É recebida sem comoção a teoria de que o comentário político na sua forma moderna poderá ter derivado do comentário desportivo; sendo evidente a todos que deste provieram muitos políticos, e que aquele não floresce sem comentadores desportivos. É hoje banal a ideia de que existe uma relação entre fazer comentários desportivos e ter actividade política; e aceite que quem já não está em condições de ter actividades políticas ou desportivas se possa ocupar verbalmente de quem ainda tem essas condições.
É também manifesto que os comentadores políticos não se limitam, como qualquer pessoa, a declarar que a vida é um jogo; acreditam manifestamente que o mundo é um estádio. Embora os seus motivos nem sempre se percebam à primeira, é o que se passa nesse estádio mental que lhes dá vivacidade. O desporto é pois para eles uma escola de oportunidades. Foi nessa escola que aprenderam as principais habilidades requeridas pelo comentário político. Essas habilidades são quatro: falar do que vai acontecer, do que pode acontecer, do que está a acontecer e do que acabou de acontecer.
Não é contudo simples determinar que desporto está na origem do comentário político moderno. Em boa verdade a maior parte dos desportos não parece ajudar à analogia: o ciclismo e o gamão, por exemplo, não dependem de comentários para fixar os seus resultados. A analogia deve antes ser procurada entre aqueles desportos cujos resultados são fixados através do consenso médio das opiniões de comentadores respeitados, e que revelam as mais perfeitas formas políticas do passado.
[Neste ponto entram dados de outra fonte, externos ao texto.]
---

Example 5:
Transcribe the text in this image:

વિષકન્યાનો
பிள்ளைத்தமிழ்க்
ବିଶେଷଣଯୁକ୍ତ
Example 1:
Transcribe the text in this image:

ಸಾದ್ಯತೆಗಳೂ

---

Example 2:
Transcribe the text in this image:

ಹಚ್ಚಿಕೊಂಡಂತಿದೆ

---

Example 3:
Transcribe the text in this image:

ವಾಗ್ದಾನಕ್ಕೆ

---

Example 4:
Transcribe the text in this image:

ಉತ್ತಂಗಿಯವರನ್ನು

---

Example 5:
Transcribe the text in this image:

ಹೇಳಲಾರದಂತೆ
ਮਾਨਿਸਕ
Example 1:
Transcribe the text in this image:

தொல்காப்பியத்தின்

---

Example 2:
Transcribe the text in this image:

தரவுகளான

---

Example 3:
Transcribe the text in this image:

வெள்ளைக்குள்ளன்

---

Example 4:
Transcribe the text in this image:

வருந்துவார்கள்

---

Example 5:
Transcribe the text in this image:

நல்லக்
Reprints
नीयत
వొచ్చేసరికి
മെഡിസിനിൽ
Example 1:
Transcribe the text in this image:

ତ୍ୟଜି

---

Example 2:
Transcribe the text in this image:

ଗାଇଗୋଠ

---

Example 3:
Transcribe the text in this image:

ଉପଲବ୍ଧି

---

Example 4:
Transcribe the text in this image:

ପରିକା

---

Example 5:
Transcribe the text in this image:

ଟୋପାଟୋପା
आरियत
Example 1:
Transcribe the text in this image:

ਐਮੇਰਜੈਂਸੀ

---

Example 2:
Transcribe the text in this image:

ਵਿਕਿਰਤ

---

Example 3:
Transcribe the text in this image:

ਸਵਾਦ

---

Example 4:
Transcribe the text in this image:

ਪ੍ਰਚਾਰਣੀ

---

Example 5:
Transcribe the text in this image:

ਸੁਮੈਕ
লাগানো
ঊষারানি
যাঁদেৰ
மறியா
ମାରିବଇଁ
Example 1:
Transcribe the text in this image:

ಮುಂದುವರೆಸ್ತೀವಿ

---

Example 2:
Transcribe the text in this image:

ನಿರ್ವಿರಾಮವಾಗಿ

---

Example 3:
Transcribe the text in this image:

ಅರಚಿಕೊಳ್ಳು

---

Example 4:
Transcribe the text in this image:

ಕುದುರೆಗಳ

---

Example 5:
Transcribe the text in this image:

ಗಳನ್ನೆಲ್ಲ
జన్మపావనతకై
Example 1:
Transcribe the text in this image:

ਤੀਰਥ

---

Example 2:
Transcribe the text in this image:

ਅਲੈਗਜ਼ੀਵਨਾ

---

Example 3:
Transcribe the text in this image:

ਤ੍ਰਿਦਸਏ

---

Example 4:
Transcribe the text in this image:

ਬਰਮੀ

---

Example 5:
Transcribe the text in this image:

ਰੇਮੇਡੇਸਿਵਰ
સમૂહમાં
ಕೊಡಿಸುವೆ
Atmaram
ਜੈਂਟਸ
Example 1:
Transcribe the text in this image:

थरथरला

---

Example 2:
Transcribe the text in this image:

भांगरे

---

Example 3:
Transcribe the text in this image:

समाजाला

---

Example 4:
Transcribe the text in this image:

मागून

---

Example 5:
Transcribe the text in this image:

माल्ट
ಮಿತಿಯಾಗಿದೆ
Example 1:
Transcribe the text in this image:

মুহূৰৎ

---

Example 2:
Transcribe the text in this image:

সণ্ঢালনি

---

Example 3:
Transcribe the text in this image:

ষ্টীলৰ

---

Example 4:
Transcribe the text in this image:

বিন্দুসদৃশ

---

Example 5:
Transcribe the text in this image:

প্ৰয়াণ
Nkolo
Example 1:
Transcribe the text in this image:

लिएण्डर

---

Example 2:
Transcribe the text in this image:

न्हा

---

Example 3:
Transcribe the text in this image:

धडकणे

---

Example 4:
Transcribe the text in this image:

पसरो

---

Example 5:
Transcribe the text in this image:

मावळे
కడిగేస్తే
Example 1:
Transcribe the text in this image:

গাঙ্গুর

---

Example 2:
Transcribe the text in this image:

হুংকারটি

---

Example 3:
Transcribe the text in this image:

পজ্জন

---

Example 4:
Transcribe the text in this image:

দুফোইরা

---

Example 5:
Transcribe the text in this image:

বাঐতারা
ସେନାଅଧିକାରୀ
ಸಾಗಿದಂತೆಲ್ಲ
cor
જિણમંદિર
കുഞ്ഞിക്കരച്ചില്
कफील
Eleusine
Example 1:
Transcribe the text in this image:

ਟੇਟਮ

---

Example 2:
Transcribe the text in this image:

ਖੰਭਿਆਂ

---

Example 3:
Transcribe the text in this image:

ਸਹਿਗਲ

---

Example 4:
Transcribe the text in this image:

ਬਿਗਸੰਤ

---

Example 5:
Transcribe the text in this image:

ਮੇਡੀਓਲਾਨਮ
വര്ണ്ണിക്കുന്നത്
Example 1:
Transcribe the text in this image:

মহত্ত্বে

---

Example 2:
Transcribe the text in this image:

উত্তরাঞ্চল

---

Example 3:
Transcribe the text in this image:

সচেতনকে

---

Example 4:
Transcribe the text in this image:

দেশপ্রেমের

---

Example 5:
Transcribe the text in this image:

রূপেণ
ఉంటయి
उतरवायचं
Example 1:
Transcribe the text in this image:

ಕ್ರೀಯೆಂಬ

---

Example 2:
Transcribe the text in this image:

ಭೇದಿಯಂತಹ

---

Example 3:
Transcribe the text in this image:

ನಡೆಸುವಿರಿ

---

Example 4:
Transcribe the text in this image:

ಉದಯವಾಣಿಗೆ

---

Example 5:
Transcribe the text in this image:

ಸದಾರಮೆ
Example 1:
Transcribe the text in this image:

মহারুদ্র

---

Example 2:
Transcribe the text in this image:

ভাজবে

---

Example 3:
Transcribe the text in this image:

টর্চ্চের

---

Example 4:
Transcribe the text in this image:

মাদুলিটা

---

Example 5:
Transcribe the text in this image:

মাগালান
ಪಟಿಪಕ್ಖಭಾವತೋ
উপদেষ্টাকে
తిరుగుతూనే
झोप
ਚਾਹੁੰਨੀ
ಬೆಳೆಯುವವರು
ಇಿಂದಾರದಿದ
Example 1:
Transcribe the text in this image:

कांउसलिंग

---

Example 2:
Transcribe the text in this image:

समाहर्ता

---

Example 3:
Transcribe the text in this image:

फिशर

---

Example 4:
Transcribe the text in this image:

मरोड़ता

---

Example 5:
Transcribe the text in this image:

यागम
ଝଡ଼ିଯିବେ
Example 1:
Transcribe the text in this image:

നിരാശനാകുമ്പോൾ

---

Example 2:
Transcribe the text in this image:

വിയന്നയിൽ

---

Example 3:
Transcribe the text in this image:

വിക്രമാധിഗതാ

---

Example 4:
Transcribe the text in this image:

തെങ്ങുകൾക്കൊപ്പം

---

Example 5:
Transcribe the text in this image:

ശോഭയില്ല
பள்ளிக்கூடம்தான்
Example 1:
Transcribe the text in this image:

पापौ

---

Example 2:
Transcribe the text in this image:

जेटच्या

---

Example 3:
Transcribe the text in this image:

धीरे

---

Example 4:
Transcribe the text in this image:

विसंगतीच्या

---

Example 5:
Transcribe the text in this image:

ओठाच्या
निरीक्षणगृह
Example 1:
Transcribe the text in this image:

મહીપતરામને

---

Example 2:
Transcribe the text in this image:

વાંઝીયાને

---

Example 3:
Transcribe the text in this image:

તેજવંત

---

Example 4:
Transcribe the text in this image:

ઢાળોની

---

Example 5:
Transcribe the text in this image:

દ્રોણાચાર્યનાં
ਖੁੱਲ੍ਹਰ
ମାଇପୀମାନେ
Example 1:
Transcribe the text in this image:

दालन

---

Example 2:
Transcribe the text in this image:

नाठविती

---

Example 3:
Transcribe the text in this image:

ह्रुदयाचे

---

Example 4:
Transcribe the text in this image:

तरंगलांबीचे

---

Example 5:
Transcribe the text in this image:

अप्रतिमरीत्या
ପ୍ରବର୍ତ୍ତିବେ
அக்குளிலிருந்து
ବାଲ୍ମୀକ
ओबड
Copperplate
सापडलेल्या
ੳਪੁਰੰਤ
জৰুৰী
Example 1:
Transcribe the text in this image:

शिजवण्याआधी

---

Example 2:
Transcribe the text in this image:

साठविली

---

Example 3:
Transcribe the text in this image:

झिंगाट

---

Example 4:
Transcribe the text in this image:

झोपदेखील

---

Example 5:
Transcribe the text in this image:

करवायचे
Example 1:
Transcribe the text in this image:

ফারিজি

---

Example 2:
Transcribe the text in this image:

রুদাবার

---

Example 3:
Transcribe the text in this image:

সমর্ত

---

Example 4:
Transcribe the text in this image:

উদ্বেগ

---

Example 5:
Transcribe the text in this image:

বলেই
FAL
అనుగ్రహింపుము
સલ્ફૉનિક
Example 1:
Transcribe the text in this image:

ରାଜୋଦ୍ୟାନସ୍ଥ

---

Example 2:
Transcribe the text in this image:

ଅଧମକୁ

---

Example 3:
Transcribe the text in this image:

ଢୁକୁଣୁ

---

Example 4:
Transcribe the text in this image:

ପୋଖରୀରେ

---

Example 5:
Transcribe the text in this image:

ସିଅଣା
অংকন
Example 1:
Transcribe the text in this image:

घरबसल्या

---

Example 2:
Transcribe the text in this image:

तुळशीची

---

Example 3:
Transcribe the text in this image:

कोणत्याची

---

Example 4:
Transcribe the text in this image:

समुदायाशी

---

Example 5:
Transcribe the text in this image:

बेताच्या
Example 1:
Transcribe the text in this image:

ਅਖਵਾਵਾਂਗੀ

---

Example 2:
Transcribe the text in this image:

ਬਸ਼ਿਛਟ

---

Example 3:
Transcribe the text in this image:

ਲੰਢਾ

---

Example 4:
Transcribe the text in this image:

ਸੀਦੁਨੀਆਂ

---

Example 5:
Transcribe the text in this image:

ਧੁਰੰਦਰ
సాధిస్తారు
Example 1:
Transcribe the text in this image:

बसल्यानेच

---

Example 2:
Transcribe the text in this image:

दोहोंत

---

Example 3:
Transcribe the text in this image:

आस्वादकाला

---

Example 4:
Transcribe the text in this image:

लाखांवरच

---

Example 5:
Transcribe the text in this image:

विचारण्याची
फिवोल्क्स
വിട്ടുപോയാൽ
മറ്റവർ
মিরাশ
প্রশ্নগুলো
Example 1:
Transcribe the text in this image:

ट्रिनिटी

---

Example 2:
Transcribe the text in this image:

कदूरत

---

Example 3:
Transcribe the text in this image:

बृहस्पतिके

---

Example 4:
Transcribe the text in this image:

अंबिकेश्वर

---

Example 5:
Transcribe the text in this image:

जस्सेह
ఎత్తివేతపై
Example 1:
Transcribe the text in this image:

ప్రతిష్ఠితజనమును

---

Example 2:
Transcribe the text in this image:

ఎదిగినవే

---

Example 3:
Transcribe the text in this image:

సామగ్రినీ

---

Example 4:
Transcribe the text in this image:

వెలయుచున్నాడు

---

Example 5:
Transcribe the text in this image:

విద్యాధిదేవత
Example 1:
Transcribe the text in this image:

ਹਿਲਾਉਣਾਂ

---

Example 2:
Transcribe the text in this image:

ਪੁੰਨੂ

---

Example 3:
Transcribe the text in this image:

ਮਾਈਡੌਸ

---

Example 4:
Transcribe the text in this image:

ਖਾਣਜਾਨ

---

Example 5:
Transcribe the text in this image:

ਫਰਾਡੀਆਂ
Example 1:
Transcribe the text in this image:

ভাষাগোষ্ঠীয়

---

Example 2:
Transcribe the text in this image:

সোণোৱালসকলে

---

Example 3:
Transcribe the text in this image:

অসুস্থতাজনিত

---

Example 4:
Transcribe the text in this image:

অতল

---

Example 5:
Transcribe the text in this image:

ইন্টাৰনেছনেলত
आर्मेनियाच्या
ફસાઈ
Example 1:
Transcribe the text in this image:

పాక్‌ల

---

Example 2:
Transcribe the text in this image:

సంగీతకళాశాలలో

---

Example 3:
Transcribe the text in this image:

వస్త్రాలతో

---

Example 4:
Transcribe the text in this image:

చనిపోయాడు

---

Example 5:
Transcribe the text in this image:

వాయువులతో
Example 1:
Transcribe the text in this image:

É particularmente pungente no único desporto onde sobrevive o socialismo de rabo humano: a patinagem artística.
Os comentários a uma actividade sugestiva como a patinagem artística requereriam em princípio uma análise demorada, que pode atrasar a fixação dos resultados dos concursos. Ora, em matérias de patinagem, quando não é célere a justiça não pode ser justa. Combinou-se por isso que as únicas palavras permitidas ao seu comentário seriam números; e que só seria permitido o uso de números que obedecessem a critérios. Da conjunção entre números e critérios nasceram os dois princípios legais da patinagem artística moderna: a nota artística e a nota técnica. Estes dois princípios foram subsequentemente introduzidos sob forma aperfeiçoada no comentário político.
Em consequência desse aperfeiçoamento um desempenho político recebe hoje geralmente dos seus comentadores uma nota única. Ao público interessado em perceber a nota cabe descobrir se a nota é artística ou técnica. Se é artística, exprime o grau de admiração por acções que o comentador considera bem-apanhadas, mas que não recomendaria. Se é técnica, exprime aquilo que o comentador subscreve, mas acha que faria melhor se tivesse condições; porque chamamos arte àquilo que não tencionamos fazer, e técnica àquilo que achamos que fazemos bem. Descoberta a natureza da nota, o público consegue adivinhar as opiniões políticas dos comentadores políticos, e perceber os seus motivos.